[Stored data entries]
◆ ◆ ◆
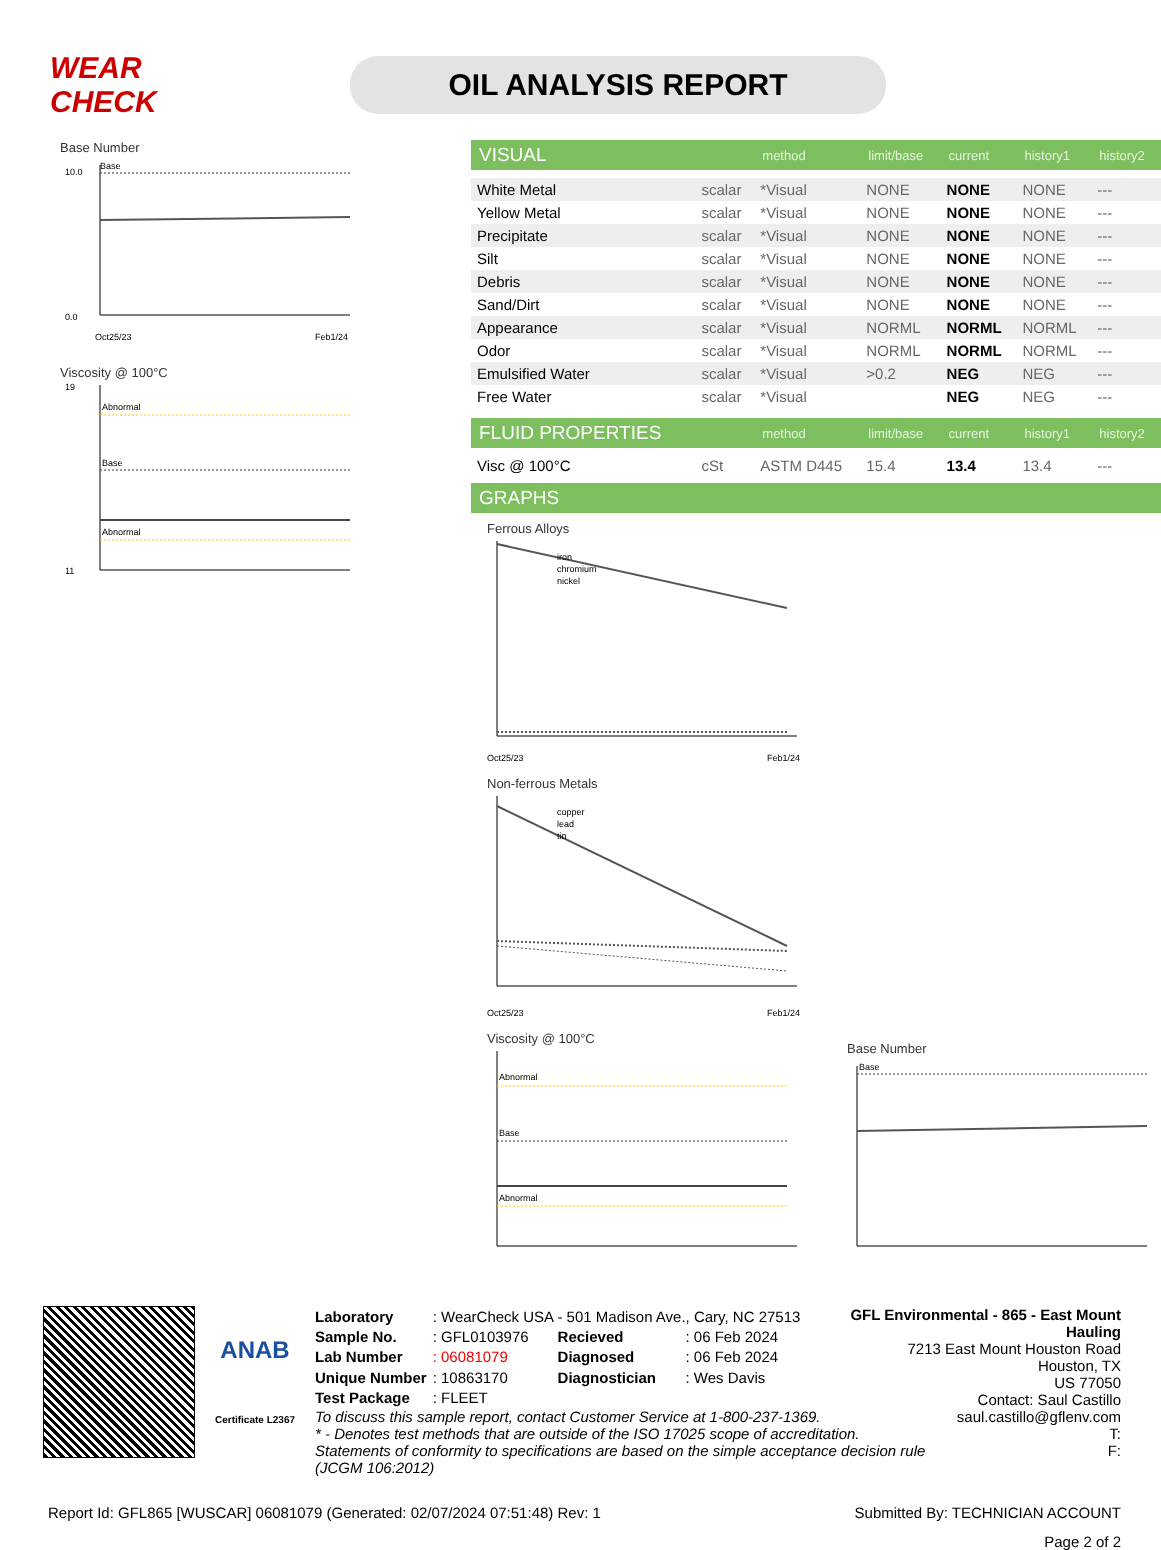WEAR CHECK
OIL ANALYSIS REPORT
Base Number
10.0
0.0
Base
Oct25/23
Feb1/24
Viscosity @ 100°C
Abnormal
Base
Abnormal
19
11
| VISUAL | | method | limit/base | current | history1 | history2 |
| White Metal | scalar | *Visual | NONE | NONE | NONE | --- |
| Yellow Metal | scalar | *Visual | NONE | NONE | NONE | --- |
| Precipitate | scalar | *Visual | NONE | NONE | NONE | --- |
| Silt | scalar | *Visual | NONE | NONE | NONE | --- |
| Debris | scalar | *Visual | NONE | NONE | NONE | --- |
| Sand/Dirt | scalar | *Visual | NONE | NONE | NONE | --- |
| Appearance | scalar | *Visual | NORML | NORML | NORML | --- |
| Odor | scalar | *Visual | NORML | NORML | NORML | --- |
| Emulsified Water | scalar | *Visual | >0.2 | NEG | NEG | --- |
| Free Water | scalar | *Visual | | NEG | NEG | --- |
| FLUID PROPERTIES | | method | limit/base | current | history1 | history2 |
| Visc @ 100°C | cSt | ASTM D445 | 15.4 | 13.4 | 13.4 | --- |
| GRAPHS | | | | | | |
Ferrous Alloys
iron
chromium
nickel
Oct25/23
Feb1/24
Non-ferrous Metals
copper
lead
tin
Oct25/23
Feb1/24
Viscosity @ 100°C
Abnormal
Base
Abnormal
Base Number
Base
ANAB
Certificate L2367
| Laboratory | : WearCheck USA - 501 Madison Ave., Cary, NC 27513 | | |
| Sample No. | : GFL0103976 | Recieved | : 06 Feb 2024 |
| Lab Number | : 06081079 | Diagnosed | : 06 Feb 2024 |
| Unique Number | : 10863170 | Diagnostician | : Wes Davis |
| Test Package | : FLEET | | |
GFL Environmental - 865 - East Mount Hauling
7213 East Mount Houston Road
Houston, TX
US 77050
Contact: Saul Castillo
To discuss this sample report, contact Customer Service at 1-800-237-1369.
* - Denotes test methods that are outside of the ISO 17025 scope of accreditation.
Statements of conformity to specifications are based on the simple acceptance decision rule (JCGM 106:2012)
saul.castillo@gflenv.com
T:
F:
Report Id: GFL865 [WUSCAR] 06081079 (Generated: 02/07/2024 07:51:48) Rev: 1 Submitted By: TECHNICIAN ACCOUNT
Page 2 of 2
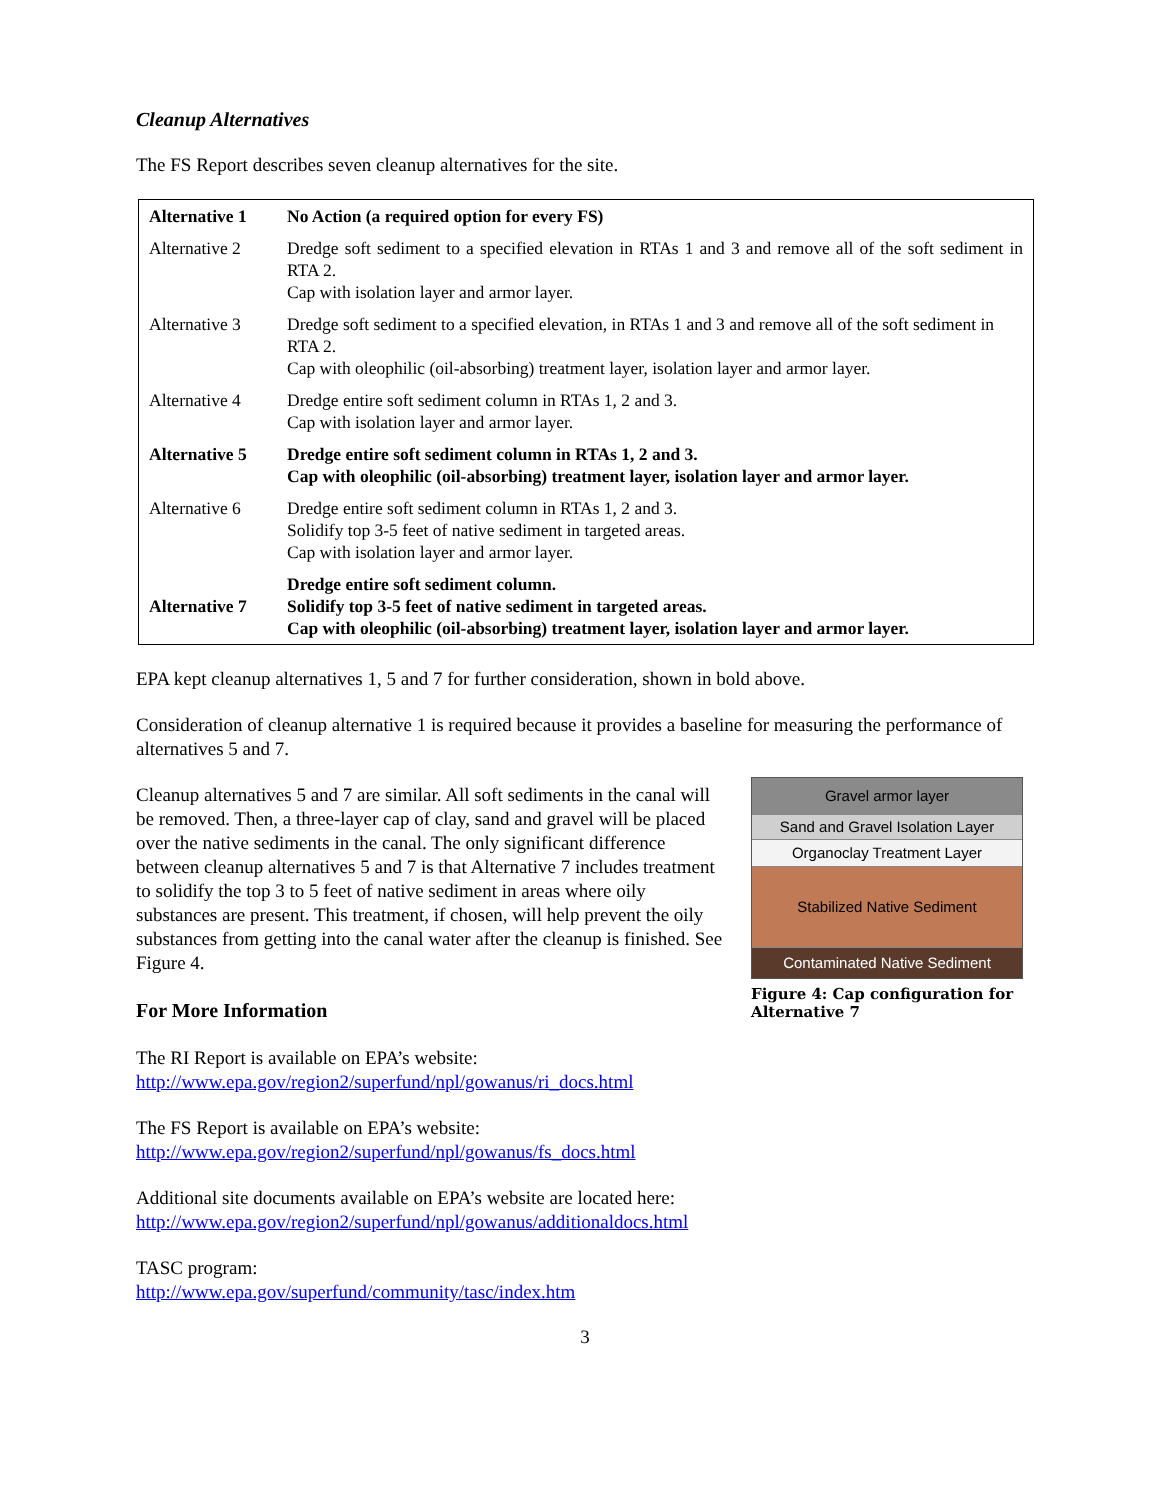Cleanup Alternatives
The FS Report describes seven cleanup alternatives for the site.
| Alternative 1 | No Action (a required option for every FS) |
| Alternative 2 | Dredge soft sediment to a specified elevation in RTAs 1 and 3 and remove all of the soft sediment in RTA 2. Cap with isolation layer and armor layer. |
| Alternative 3 | Dredge soft sediment to a specified elevation, in RTAs 1 and 3 and remove all of the soft sediment in RTA 2. Cap with oleophilic (oil-absorbing) treatment layer, isolation layer and armor layer. |
| Alternative 4 | Dredge entire soft sediment column in RTAs 1, 2 and 3. Cap with isolation layer and armor layer. |
| Alternative 5 | Dredge entire soft sediment column in RTAs 1, 2 and 3. Cap with oleophilic (oil-absorbing) treatment layer, isolation layer and armor layer. |
| Alternative 6 | Dredge entire soft sediment column in RTAs 1, 2 and 3. Solidify top 3-5 feet of native sediment in targeted areas. Cap with isolation layer and armor layer. |
| Alternative 7 | Dredge entire soft sediment column. Solidify top 3-5 feet of native sediment in targeted areas. Cap with oleophilic (oil-absorbing) treatment layer, isolation layer and armor layer. |
EPA kept cleanup alternatives 1, 5 and 7 for further consideration, shown in bold above.
Consideration of cleanup alternative 1 is required because it provides a baseline for measuring the performance of alternatives 5 and 7.
Cleanup alternatives 5 and 7 are similar. All soft sediments in the canal will be removed. Then, a three-layer cap of clay, sand and gravel will be placed over the native sediments in the canal. The only significant difference between cleanup alternatives 5 and 7 is that Alternative 7 includes treatment to solidify the top 3 to 5 feet of native sediment in areas where oily substances are present. This treatment, if chosen, will help prevent the oily substances from getting into the canal water after the cleanup is finished. See Figure 4.
For More Information
Gravel armor layer
Sand and Gravel Isolation Layer
Organoclay Treatment Layer
Stabilized Native Sediment
Contaminated Native Sediment
Figure 4: Cap configuration for Alternative 7
The RI Report is available on EPA’s website:
http://www.epa.gov/region2/superfund/npl/gowanus/ri_docs.html
The FS Report is available on EPA’s website:
http://www.epa.gov/region2/superfund/npl/gowanus/fs_docs.html
Additional site documents available on EPA’s website are located here:
http://www.epa.gov/region2/superfund/npl/gowanus/additionaldocs.html
TASC program:
http://www.epa.gov/superfund/community/tasc/index.htm
3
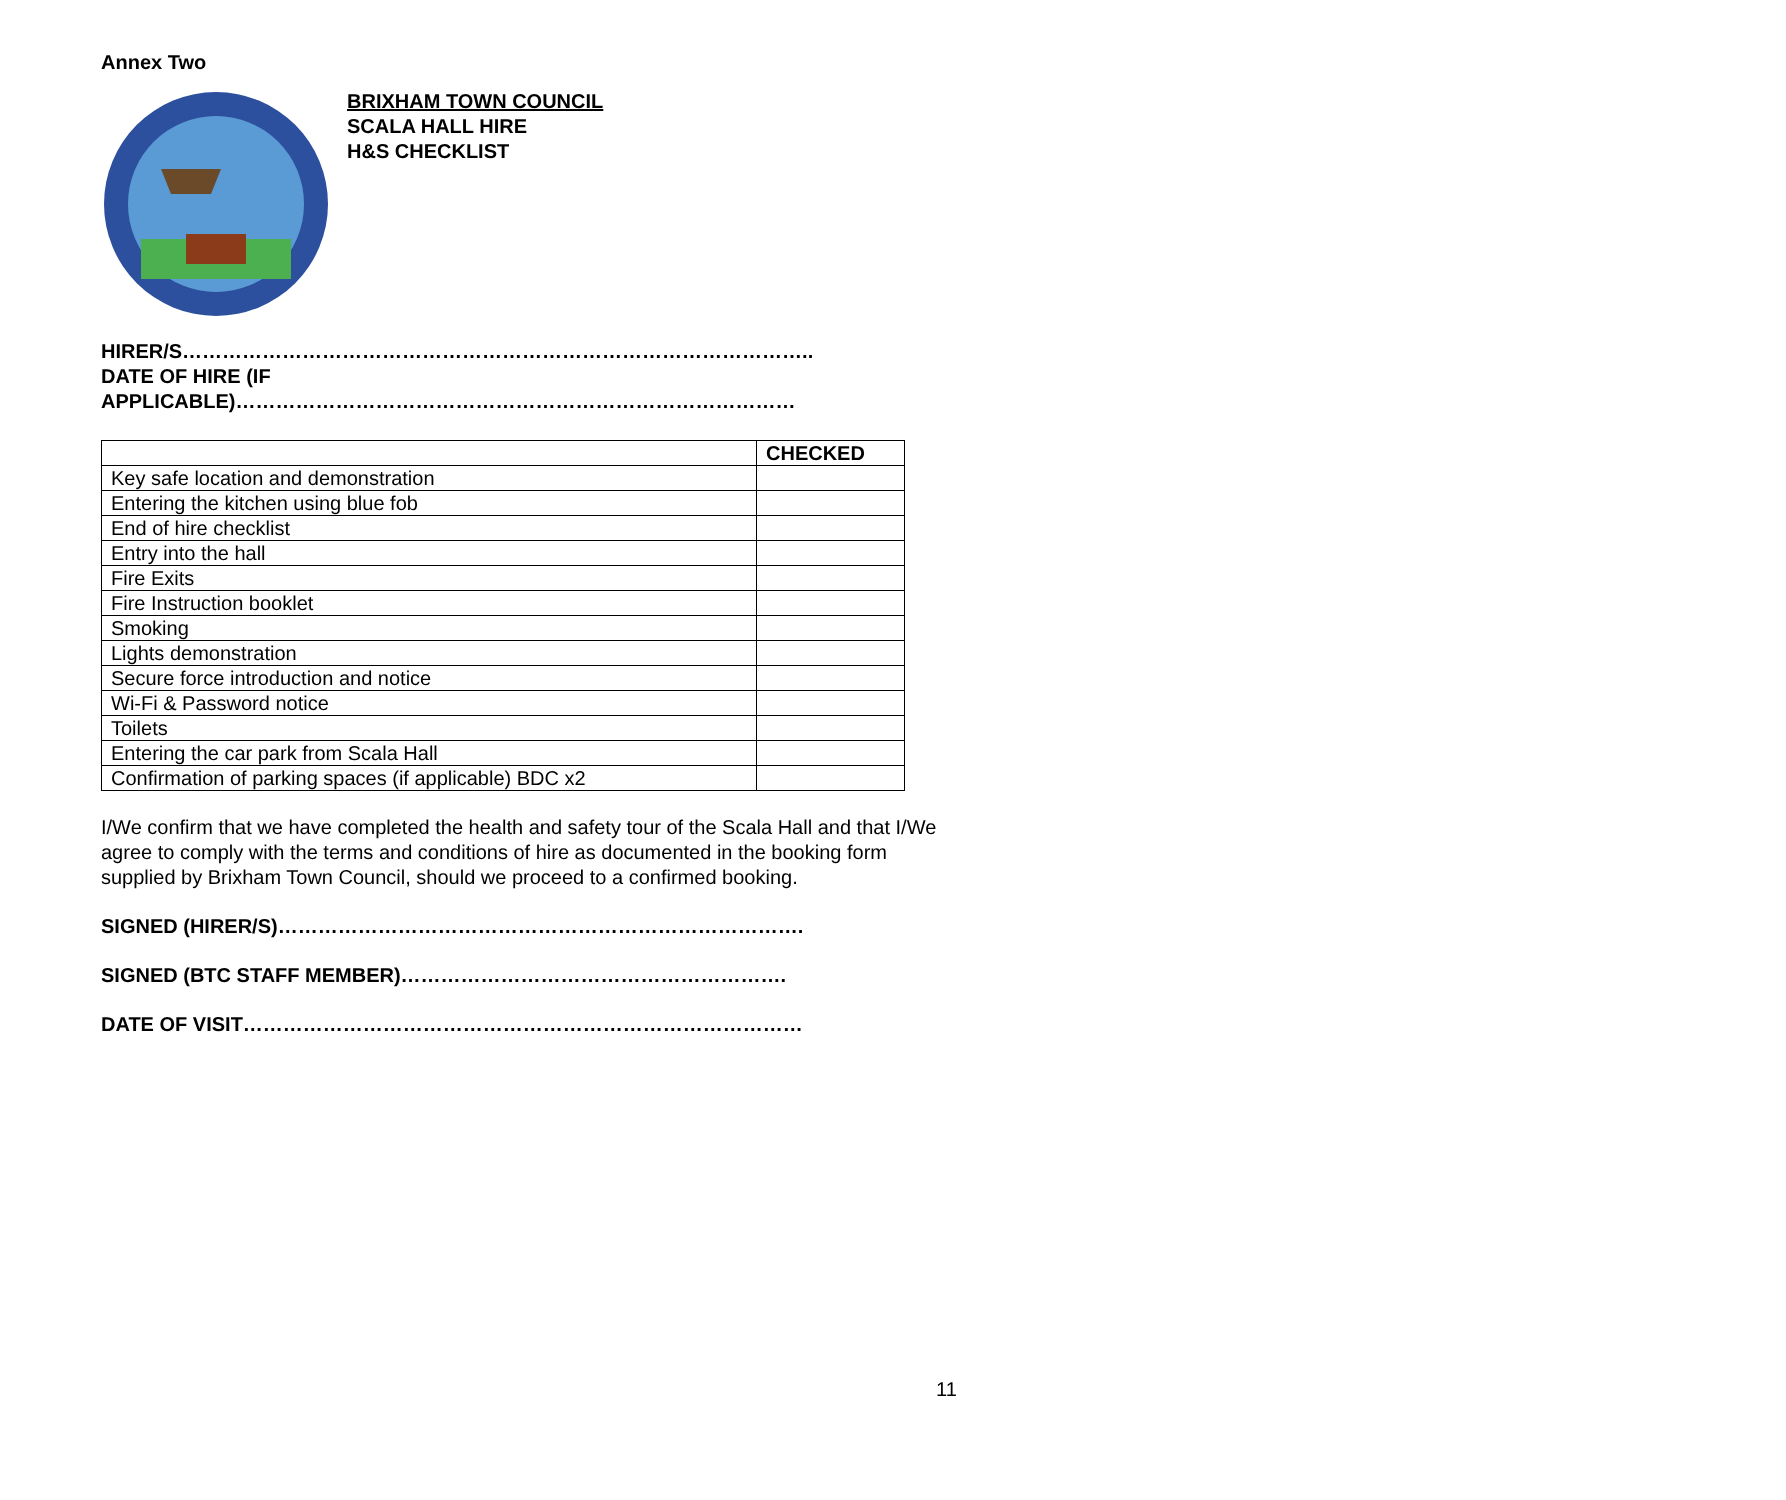Annex Two
BRIXHAM TOWN COUNCIL
SCALA HALL HIRE
H&S CHECKLIST
HIRER/S…………………………………………………………………………………..
DATE OF HIRE (IF
APPLICABLE)…………………………………………………………………………
| | CHECKED |
| --- | --- |
| Key safe location and demonstration | |
| Entering the kitchen using blue fob | |
| End of hire checklist | |
| Entry into the hall | |
| Fire Exits | |
| Fire Instruction booklet | |
| Smoking | |
| Lights demonstration | |
| Secure force introduction and notice | |
| Wi-Fi & Password notice | |
| Toilets | |
| Entering the car park from Scala Hall | |
| Confirmation of parking spaces (if applicable) BDC x2 | |
I/We confirm that we have completed the health and safety tour of the Scala Hall and that I/We agree to comply with the terms and conditions of hire as documented in the booking form supplied by Brixham Town Council, should we proceed to a confirmed booking.
SIGNED (HIRER/S)…………………………………………………………………….
SIGNED (BTC STAFF MEMBER)………………………………………………….
DATE OF VISIT…………………………………………………………………………
11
◆ ◆ ◆
Print, exactly, each line above from the one with "To discuss this" to the one with "Alternative 5 |", end lines included. Leave pictures out of it.

To discuss this sample report, contact Customer Service at 1-800-237-1369.
* - Denotes test methods that are outside of the ISO 17025 scope of accreditation.
Statements of conformity to specifications are based on the simple acceptance decision rule (JCGM 106:2012)
saul.castillo@gflenv.com
T:
F:
Report Id: GFL865 [WUSCAR] 06081079 (Generated: 02/07/2024 07:51:48) Rev: 1 Submitted By: TECHNICIAN ACCOUNT
Page 2 of 2
Cleanup Alternatives
The FS Report describes seven cleanup alternatives for the site.
| Alternative 1 | No Action (a required option for every FS) |
| Alternative 2 | Dredge soft sediment to a specified elevation in RTAs 1 and 3 and remove all of the soft sediment in RTA 2. Cap with isolation layer and armor layer. |
| Alternative 3 | Dredge soft sediment to a specified elevation, in RTAs 1 and 3 and remove all of the soft sediment in RTA 2. Cap with oleophilic (oil-absorbing) treatment layer, isolation layer and armor layer. |
| Alternative 4 | Dredge entire soft sediment column in RTAs 1, 2 and 3. Cap with isolation layer and armor layer. |
| Alternative 5 | Dredge entire soft sediment column in RTAs 1, 2 and 3. Cap with oleophilic (oil-absorbing) treatment layer, isolation layer and armor layer. |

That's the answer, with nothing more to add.